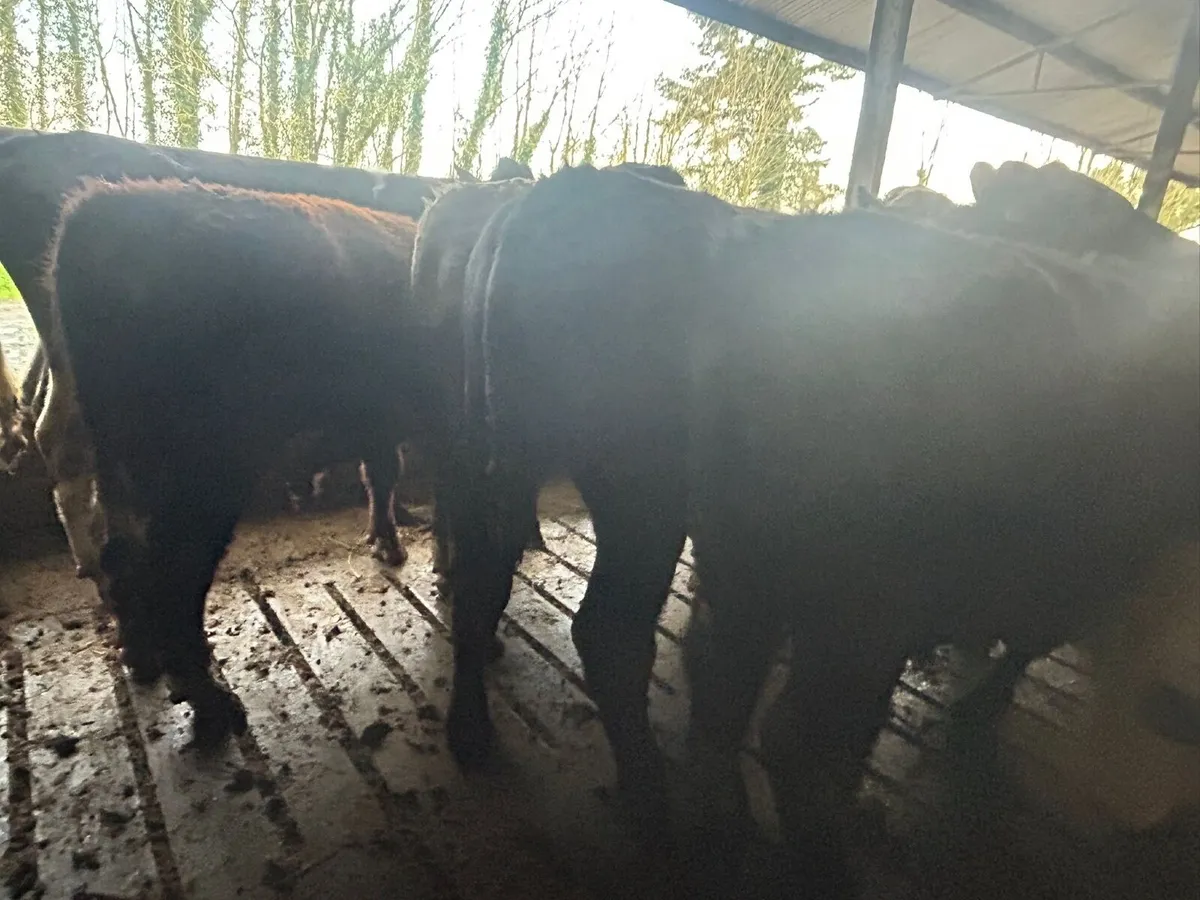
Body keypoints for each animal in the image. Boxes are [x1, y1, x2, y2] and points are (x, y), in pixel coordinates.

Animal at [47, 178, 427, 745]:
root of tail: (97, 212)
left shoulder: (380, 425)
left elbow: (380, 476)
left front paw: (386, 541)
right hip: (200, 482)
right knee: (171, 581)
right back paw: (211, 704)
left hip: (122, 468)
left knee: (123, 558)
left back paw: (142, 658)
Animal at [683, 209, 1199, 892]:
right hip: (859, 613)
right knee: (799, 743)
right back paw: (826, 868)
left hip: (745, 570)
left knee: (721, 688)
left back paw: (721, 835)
────────────────────
The records above must be returned exactly, with each picture omitted.

*Response*.
Body keypoints for each animal in the image. Boxes are [x1, y1, x2, y2] and points are (x, y), in pixel coordinates.

Animal at [47, 178, 427, 745]:
root of tail: (97, 212)
left shoulder: (380, 425)
left elbow: (380, 476)
left front paw: (386, 541)
right hip: (200, 482)
right knee: (171, 581)
right back paw: (211, 704)
left hip: (122, 468)
left knee: (123, 558)
left back paw: (142, 658)
Animal at [683, 209, 1199, 892]:
right hip: (859, 613)
right knee: (799, 743)
right back paw: (826, 868)
left hip: (745, 570)
left knee: (721, 688)
left back paw: (721, 835)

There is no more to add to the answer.